Required tasks:
(a) Using the passage on independent origins, decide whether each statement agrees with it: (i) the hypothesis was abandoned in the late 19th century because no mechanism was found that could form species instantaneously; (ii) Senapathy's book holds that all genomes were formed randomly in a primordial gene pool; (iii) a sexual species needs only one starting individual. Give yes or no for each, and quote the words that decide it.
(b) Carry on the passage on independent origins from its final sentence, adding further points to its list of problems.

The hypothesis has been discussed in detail in a paper titled Neither Creation nor Evolution: the Third Way in Mid-Nineteenth Century Thinking about the Origin of Species by Nicolaas A. Rupke.[3] It was abandoned in the late 19th century as no mechanism was discovered which could instantaneously form species. The idea of autochthnous generation would be considered pseudoscience today, but was taken seriously in its day as the evidence for evolution was only just being discovered.
Modern version
There have been two modern versions of naturalistic independent origins have been proposed. The first is Periannan Senapathy's book The Independent Birth of Organisms. It presented a new theory to explain the existence of junk DNA. He proposed that large random sequences of DNA will naturally contain some functional protein-coding segments. That is how, he theorized that junk DNA came to be. So, there is no connection between the genome of organizations. All genomes were formed randomly in a primordial gene pool. The problems for this theories are numerous and collectively lethal :
- The existence of sexual species requires atleast 2 starting individuals. (Actually, more) The probability is impossibly low that two individuals with compatible genomes will be synthesized in the same time. The problem becomes harder with smaller generation times.

Material shown:
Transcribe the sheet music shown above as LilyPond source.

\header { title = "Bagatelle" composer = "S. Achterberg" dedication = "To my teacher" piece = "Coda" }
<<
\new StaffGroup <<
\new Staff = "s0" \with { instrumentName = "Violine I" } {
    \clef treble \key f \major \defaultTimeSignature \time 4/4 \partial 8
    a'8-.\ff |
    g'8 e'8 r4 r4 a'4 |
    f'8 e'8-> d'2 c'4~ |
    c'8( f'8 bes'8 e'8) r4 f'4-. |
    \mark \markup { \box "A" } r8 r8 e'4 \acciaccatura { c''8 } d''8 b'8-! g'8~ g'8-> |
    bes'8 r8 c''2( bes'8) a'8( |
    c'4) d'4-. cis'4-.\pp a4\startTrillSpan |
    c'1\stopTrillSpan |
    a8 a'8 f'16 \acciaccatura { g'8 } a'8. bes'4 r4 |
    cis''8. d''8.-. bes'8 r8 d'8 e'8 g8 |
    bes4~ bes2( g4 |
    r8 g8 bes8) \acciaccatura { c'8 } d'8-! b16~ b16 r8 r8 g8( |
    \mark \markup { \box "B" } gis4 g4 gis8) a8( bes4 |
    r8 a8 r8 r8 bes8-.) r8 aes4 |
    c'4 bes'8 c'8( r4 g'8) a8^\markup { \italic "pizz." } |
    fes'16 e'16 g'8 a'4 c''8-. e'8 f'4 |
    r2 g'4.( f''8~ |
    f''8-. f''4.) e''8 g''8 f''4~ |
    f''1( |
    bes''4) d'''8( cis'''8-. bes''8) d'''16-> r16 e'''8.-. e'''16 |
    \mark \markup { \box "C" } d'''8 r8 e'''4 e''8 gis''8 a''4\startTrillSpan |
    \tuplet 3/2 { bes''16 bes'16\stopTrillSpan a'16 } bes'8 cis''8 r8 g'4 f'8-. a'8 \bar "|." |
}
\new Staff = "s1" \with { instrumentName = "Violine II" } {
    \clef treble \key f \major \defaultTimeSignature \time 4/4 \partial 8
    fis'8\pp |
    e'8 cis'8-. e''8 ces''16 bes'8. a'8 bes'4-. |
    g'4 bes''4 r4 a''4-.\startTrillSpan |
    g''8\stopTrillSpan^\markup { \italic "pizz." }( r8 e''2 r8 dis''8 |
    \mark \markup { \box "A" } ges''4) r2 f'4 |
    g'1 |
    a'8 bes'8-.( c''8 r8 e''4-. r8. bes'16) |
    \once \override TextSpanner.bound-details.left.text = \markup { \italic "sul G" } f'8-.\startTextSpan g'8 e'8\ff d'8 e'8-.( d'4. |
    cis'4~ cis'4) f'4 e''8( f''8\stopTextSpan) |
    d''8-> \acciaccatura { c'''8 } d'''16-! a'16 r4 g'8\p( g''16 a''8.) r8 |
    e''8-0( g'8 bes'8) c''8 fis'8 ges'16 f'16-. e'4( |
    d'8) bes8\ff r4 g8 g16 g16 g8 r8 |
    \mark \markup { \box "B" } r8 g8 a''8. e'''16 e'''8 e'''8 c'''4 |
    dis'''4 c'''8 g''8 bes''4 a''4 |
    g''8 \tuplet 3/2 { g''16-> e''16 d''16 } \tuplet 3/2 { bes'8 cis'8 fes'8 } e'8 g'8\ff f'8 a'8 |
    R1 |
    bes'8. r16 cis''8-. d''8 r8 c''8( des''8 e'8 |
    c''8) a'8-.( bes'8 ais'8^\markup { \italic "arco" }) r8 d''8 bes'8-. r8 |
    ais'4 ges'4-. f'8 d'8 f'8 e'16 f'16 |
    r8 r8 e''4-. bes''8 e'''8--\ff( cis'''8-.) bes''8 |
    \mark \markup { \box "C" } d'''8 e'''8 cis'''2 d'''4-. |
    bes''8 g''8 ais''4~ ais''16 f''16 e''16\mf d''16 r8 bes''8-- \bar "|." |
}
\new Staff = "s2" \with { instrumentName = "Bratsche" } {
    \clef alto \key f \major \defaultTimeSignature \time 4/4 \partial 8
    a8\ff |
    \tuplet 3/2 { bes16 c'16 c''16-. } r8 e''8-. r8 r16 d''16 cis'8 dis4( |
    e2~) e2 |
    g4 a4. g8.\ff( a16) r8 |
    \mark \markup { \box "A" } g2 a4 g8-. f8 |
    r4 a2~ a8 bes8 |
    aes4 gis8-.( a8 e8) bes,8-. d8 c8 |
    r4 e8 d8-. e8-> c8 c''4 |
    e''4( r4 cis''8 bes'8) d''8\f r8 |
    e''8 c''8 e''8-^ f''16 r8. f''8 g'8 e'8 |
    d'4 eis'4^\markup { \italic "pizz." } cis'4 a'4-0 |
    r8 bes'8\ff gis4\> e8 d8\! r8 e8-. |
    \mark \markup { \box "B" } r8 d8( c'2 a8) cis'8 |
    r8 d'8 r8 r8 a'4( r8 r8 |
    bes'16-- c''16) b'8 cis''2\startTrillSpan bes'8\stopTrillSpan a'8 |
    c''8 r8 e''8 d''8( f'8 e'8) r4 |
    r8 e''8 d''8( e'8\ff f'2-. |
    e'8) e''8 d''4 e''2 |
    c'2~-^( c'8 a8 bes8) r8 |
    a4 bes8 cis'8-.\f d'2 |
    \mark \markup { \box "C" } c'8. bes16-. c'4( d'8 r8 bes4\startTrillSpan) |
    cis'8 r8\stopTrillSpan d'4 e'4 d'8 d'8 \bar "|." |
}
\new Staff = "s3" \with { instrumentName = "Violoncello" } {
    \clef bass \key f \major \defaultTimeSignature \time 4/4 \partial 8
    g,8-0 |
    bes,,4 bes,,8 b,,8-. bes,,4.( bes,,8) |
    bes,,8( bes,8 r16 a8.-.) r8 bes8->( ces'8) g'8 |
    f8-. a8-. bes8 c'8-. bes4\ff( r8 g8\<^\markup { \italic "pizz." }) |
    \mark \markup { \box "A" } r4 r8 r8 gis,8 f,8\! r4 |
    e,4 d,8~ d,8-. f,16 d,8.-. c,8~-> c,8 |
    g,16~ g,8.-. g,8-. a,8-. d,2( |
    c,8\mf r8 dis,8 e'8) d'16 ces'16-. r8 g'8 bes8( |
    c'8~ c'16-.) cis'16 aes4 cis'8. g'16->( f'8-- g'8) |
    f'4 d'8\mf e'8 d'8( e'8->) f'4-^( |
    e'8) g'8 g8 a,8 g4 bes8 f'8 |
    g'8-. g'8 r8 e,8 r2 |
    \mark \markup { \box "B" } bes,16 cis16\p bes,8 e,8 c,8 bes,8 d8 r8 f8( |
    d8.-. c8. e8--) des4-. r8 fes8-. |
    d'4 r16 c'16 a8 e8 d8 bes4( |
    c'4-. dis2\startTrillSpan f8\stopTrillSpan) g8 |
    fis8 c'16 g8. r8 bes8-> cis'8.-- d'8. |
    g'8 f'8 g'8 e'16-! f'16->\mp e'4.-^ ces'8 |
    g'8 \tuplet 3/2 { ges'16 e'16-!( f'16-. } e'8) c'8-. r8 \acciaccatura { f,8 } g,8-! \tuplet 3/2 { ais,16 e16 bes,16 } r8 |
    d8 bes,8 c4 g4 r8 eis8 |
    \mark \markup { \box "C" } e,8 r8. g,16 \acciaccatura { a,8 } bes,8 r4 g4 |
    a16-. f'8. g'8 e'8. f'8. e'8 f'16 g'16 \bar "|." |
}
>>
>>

Outputs by task:
(a)
(i) Yes: "It was abandoned in the late 19th century as no mechanism was discovered which could instantaneously form species."
(ii) Yes: "All genomes were formed randomly in a primordial gene pool."
(iii) No: "The existence of sexual species requires atleast 2 starting individuals."

(b)
- Several organisms (known as parasites) need other organisms to exist. So they just die unless the other organism exists in its environment. This is also true of all animals - herbivores or carnivores.
- Most large organisms need parental care. This includes while pregnancy of the mother and even after that. There cannot have been a first organism who needs parental care (except through special creation'.
- Many organisms are strongly adapted to a particular environment. Like cactus to desert. How did these organisms move to their preferred environment from the primordial pool? The problem is worse for plants.
- Why is a substantial (just under 99%) of our genome identical with chimpanzee. And this is no freak example. We share most of our junk DNA with other apes. The probability of multiple random genomes sharing most of their genomes is infinitesimal.
- A genome is not an organism. There is little clue how a randomly assembled genome could become an organism.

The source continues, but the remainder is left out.